## Your task
Copy the entries verbatim, starting at the line containing "continue his mission" and ending at the last line of the entries.

## Data shown
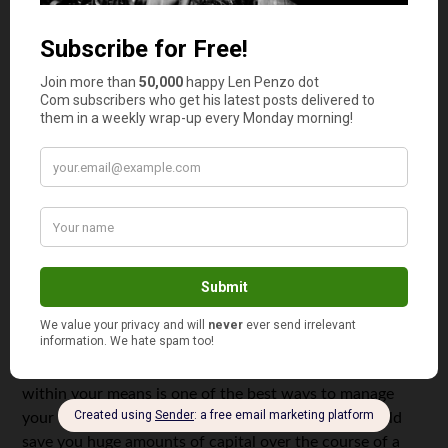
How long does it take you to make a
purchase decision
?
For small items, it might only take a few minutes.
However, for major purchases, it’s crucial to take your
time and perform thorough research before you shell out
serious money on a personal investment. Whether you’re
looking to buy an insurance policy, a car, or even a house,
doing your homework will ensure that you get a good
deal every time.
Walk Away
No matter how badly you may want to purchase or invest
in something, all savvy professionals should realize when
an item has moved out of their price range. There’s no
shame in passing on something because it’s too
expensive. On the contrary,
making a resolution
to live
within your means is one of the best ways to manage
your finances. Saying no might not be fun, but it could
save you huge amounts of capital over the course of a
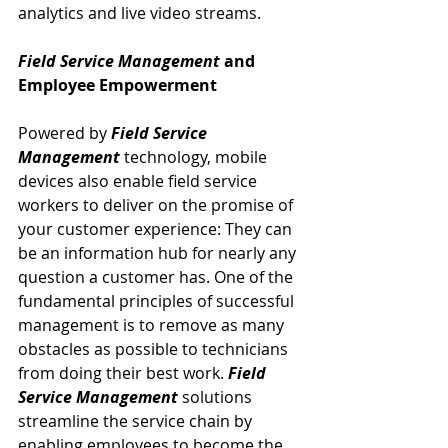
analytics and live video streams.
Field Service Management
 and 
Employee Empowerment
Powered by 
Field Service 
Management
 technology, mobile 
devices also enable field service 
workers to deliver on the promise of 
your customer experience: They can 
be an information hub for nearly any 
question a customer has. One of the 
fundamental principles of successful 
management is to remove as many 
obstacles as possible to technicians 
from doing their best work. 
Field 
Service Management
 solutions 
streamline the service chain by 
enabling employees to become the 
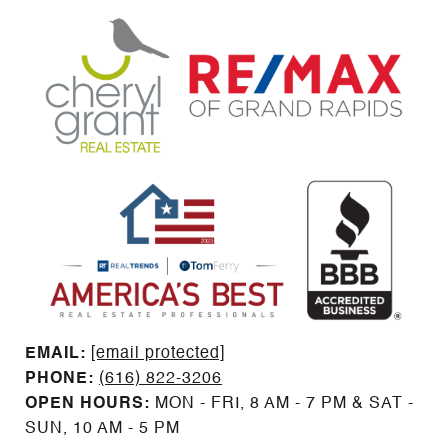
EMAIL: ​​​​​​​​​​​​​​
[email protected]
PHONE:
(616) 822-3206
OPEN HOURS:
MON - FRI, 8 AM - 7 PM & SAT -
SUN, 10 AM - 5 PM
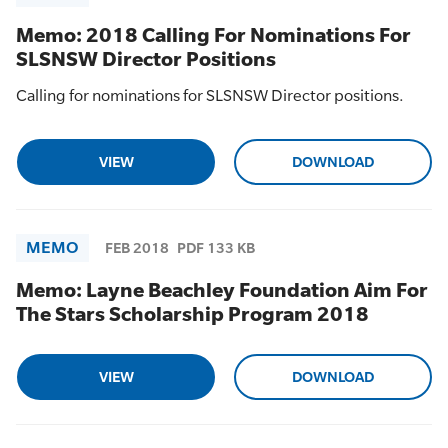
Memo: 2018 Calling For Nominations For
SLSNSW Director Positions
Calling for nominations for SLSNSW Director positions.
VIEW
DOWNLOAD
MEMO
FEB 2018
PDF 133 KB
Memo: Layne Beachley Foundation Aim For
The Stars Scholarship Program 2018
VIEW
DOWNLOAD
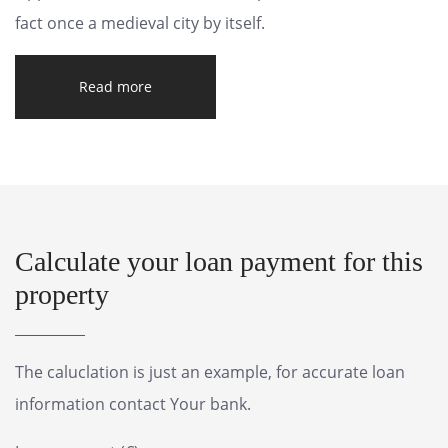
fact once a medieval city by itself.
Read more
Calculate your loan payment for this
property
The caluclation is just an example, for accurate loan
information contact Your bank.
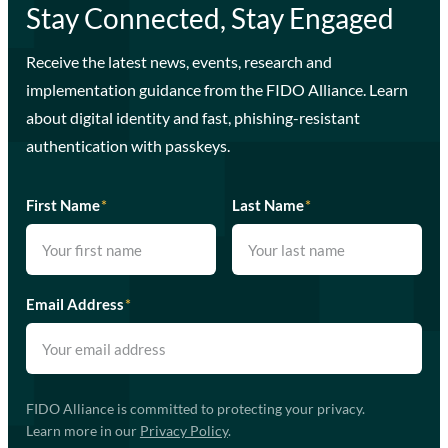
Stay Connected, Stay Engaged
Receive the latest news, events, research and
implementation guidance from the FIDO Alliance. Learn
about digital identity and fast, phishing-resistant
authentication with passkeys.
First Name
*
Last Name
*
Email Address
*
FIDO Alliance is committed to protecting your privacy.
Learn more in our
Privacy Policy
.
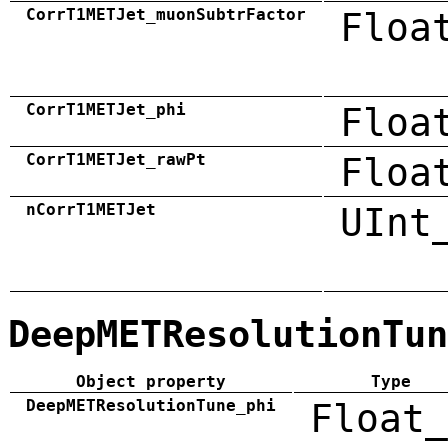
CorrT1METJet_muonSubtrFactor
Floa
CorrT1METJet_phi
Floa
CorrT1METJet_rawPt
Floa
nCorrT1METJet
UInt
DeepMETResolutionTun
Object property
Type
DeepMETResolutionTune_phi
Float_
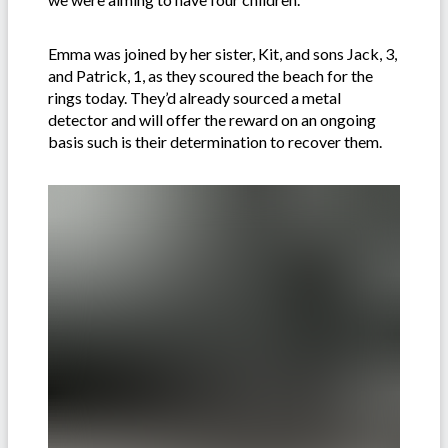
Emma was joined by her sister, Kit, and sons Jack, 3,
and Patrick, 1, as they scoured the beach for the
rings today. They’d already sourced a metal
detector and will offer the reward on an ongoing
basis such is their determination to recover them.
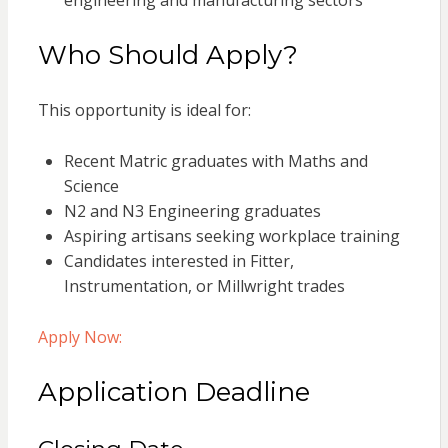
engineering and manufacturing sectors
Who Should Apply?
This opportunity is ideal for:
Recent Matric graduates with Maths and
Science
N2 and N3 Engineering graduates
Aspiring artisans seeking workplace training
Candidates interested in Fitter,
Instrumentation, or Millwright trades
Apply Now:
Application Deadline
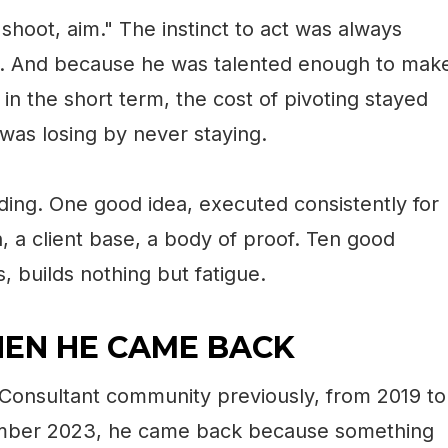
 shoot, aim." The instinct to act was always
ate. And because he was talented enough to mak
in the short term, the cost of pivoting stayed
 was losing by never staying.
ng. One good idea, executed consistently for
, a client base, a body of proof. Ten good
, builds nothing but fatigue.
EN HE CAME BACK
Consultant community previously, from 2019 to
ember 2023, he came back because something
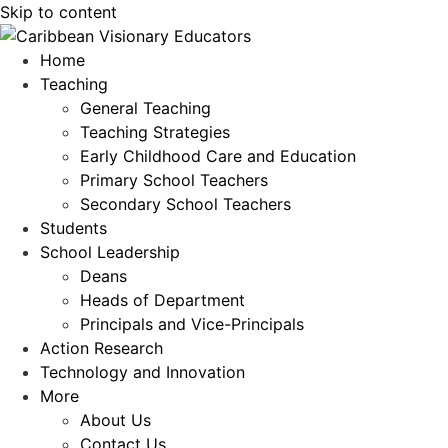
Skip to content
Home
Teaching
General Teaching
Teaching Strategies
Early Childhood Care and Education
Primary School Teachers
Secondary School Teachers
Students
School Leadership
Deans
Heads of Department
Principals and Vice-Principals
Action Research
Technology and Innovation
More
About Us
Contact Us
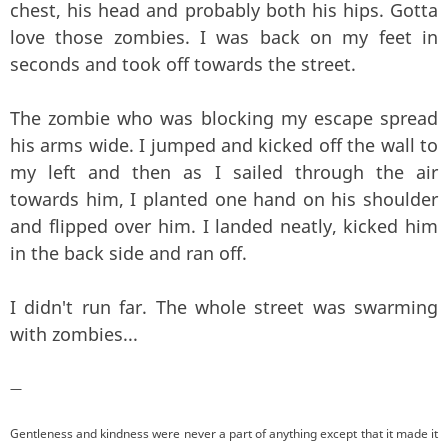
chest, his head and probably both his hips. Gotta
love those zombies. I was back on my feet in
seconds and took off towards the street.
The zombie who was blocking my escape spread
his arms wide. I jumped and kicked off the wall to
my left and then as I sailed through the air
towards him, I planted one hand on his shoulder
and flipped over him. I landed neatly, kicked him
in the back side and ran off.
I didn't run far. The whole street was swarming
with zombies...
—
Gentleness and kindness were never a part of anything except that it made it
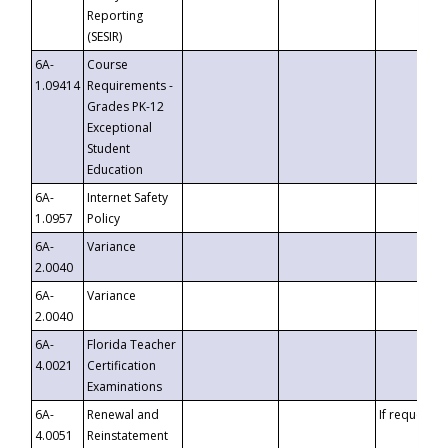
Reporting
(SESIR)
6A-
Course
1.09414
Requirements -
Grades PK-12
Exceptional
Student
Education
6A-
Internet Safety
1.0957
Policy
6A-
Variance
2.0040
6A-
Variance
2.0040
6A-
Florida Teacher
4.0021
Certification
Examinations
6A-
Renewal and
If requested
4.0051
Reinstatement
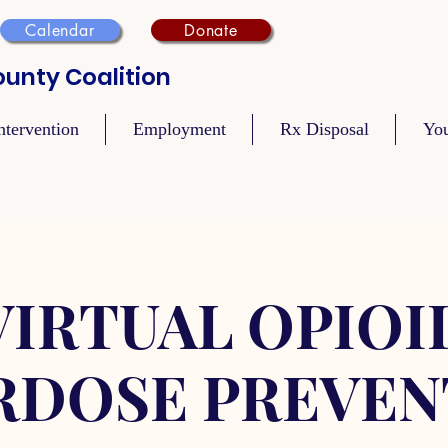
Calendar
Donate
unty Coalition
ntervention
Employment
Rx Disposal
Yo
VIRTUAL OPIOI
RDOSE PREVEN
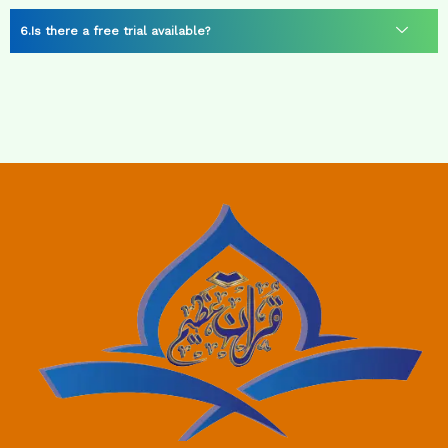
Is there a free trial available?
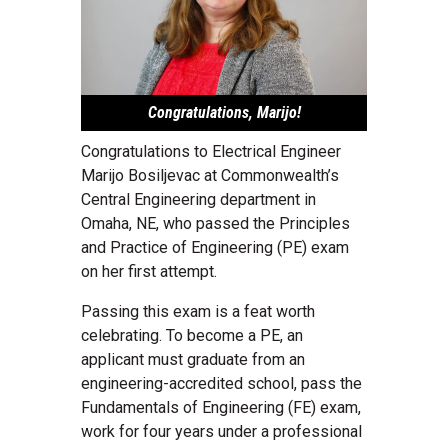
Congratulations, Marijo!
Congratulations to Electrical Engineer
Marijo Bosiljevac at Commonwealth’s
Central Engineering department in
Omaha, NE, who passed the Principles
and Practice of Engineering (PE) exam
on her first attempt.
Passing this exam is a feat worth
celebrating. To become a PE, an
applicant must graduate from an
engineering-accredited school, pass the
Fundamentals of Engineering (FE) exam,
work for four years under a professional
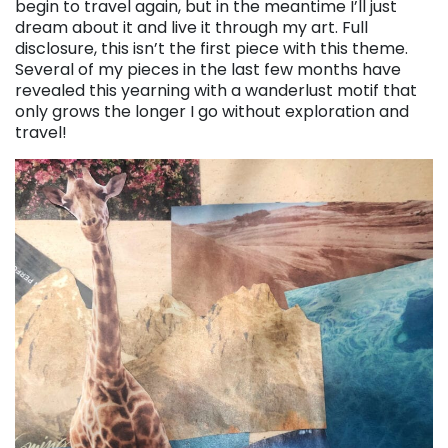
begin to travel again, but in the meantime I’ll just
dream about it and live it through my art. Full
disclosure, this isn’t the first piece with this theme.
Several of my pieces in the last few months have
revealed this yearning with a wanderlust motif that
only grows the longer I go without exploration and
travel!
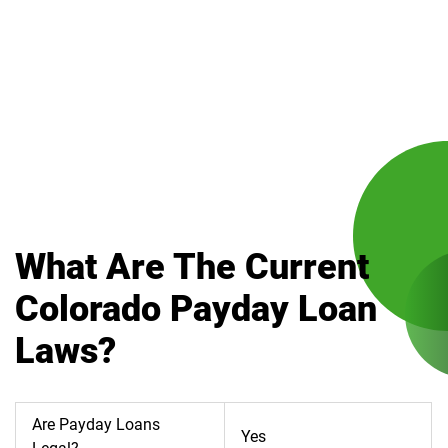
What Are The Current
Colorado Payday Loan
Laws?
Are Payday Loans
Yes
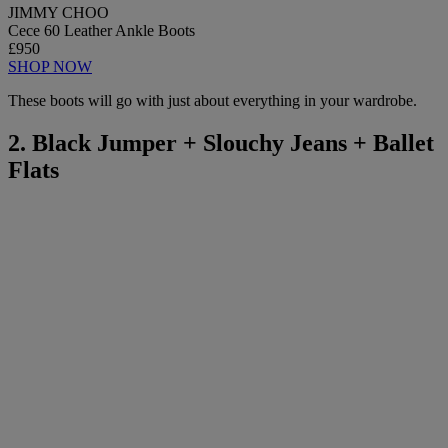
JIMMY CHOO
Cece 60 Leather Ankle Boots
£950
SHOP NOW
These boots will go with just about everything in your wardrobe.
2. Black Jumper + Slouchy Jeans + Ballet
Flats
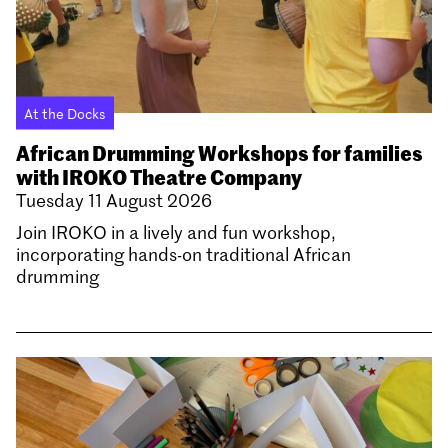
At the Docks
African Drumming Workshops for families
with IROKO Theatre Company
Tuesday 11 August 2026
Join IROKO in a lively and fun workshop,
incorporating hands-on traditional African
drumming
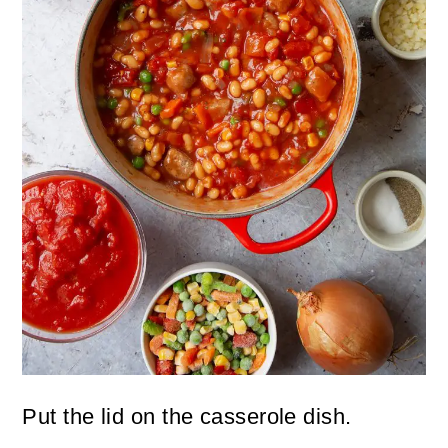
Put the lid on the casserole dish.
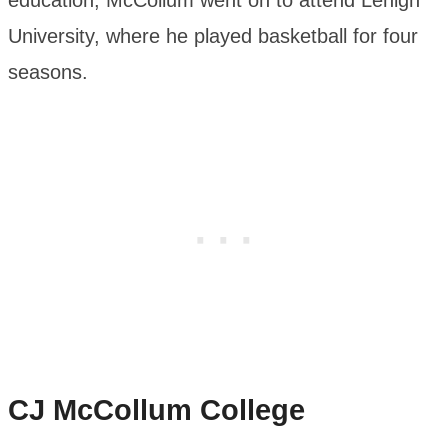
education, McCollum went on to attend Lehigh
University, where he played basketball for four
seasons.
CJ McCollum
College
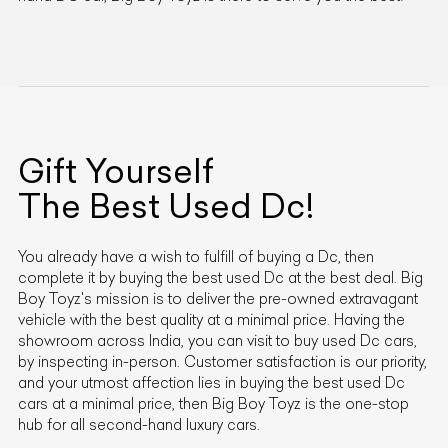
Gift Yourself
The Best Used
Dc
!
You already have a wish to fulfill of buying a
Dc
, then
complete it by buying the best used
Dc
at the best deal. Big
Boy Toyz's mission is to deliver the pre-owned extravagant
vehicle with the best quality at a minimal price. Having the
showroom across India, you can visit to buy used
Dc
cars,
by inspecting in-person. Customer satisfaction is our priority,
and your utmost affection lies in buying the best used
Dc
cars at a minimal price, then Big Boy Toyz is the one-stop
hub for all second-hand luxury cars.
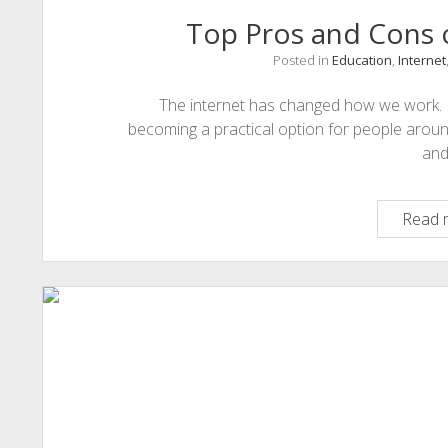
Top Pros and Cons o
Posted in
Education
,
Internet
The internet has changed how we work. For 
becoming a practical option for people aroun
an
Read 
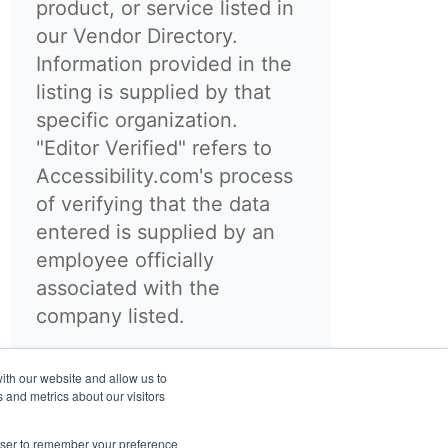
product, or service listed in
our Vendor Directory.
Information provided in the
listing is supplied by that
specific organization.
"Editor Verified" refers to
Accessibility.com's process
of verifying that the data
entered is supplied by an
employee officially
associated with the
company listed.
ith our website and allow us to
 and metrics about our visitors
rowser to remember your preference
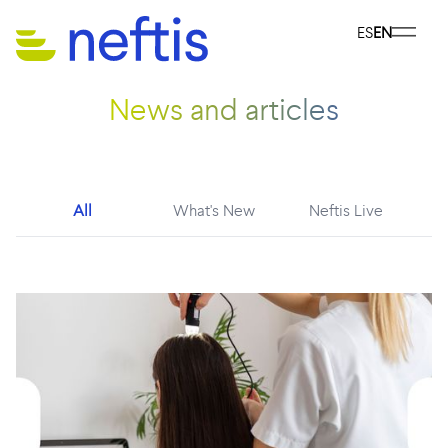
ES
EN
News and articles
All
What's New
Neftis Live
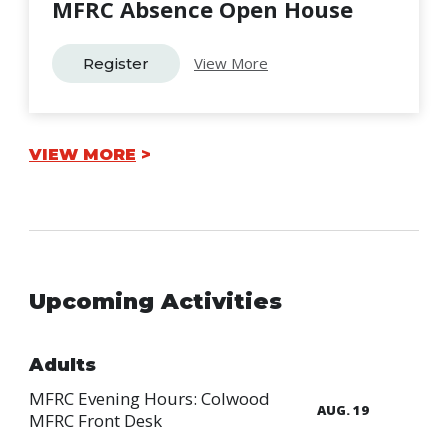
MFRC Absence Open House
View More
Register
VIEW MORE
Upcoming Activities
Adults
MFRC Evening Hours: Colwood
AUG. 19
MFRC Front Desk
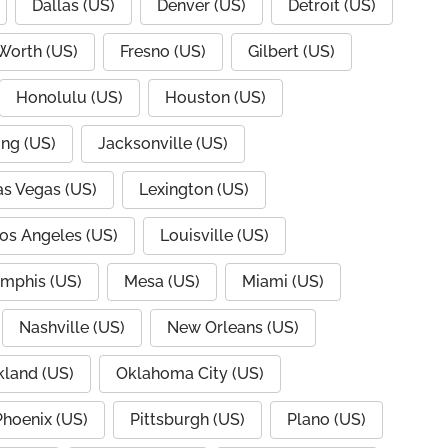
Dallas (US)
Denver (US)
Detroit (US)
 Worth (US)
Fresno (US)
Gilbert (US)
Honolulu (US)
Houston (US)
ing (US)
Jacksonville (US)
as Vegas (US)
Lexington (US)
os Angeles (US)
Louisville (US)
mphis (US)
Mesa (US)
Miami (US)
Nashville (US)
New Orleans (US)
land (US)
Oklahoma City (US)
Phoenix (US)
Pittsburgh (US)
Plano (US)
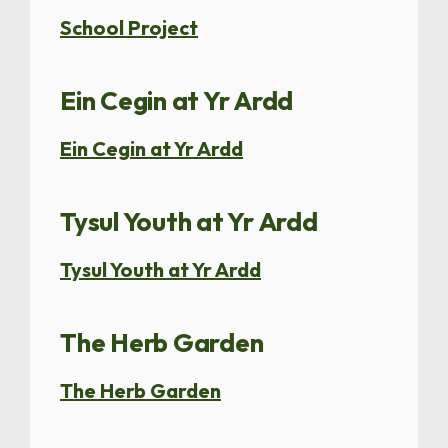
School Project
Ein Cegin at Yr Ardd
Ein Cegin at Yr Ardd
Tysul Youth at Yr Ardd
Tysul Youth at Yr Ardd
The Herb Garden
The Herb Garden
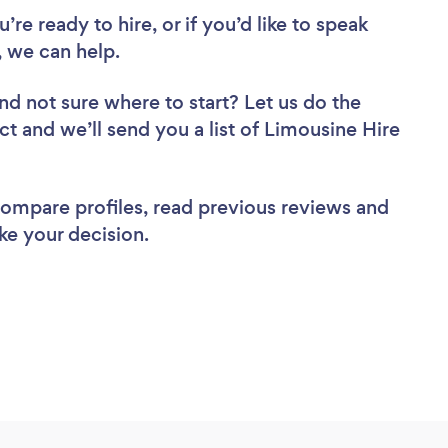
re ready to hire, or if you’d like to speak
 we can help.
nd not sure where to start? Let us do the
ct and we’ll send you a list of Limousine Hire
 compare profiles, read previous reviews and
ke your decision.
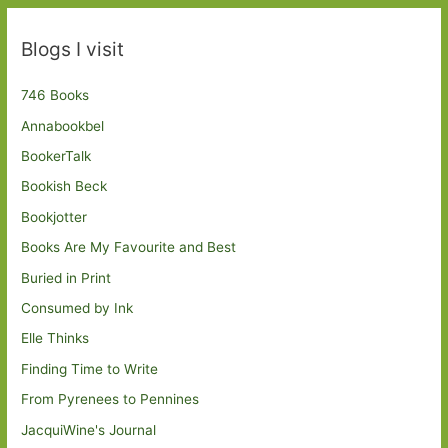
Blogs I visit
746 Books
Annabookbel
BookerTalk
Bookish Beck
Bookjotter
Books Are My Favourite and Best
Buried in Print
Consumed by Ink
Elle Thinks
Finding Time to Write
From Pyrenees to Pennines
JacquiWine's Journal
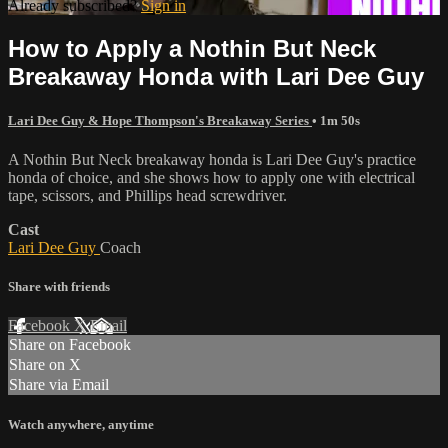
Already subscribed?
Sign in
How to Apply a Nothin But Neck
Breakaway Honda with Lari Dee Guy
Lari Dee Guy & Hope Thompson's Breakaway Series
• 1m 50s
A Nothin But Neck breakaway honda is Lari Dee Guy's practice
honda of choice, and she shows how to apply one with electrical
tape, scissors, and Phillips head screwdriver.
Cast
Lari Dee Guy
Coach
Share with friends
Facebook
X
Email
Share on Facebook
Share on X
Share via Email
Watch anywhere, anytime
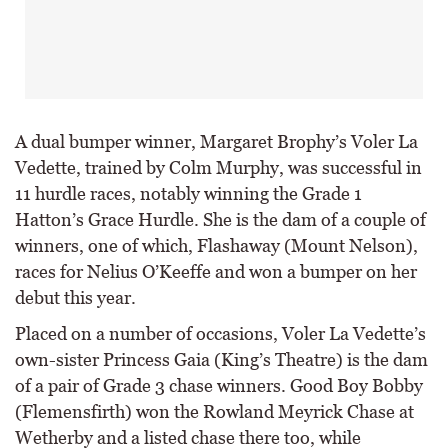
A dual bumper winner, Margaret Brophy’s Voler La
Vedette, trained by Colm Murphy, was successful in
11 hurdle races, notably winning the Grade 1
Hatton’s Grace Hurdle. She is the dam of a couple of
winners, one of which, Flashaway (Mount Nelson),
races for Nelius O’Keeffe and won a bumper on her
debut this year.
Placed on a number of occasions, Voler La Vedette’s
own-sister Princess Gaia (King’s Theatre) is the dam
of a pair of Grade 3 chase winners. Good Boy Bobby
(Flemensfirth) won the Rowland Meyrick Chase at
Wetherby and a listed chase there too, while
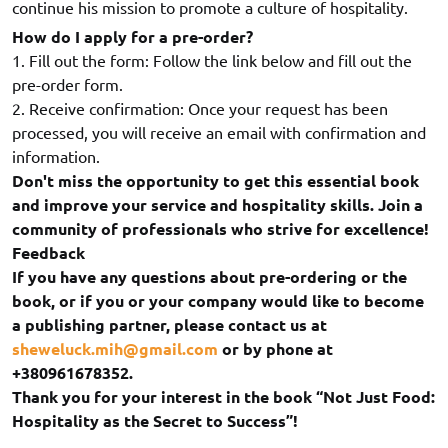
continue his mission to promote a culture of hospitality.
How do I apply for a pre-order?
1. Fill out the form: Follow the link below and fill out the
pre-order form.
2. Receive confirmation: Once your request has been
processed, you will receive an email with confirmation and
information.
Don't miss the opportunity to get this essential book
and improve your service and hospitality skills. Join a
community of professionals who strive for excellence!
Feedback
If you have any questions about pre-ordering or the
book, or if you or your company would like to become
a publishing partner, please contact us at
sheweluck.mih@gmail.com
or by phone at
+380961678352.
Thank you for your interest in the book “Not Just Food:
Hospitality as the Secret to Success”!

## The answer
continue his mission to promote a culture of hospitality.
How do I apply for a pre-order?
1. Fill out the form: Follow the link below and fill out the
pre-order form.
2. Receive confirmation: Once your request has been
processed, you will receive an email with confirmation and
information.
Don't miss the opportunity to get this essential book
and improve your service and hospitality skills. Join a
community of professionals who strive for excellence!
Feedback
If you have any questions about pre-ordering or the
book, or if you or your company would like to become
a publishing partner, please contact us at
sheweluck.mih@gmail.com
or by phone at
+380961678352.
Thank you for your interest in the book “Not Just Food:
Hospitality as the Secret to Success”!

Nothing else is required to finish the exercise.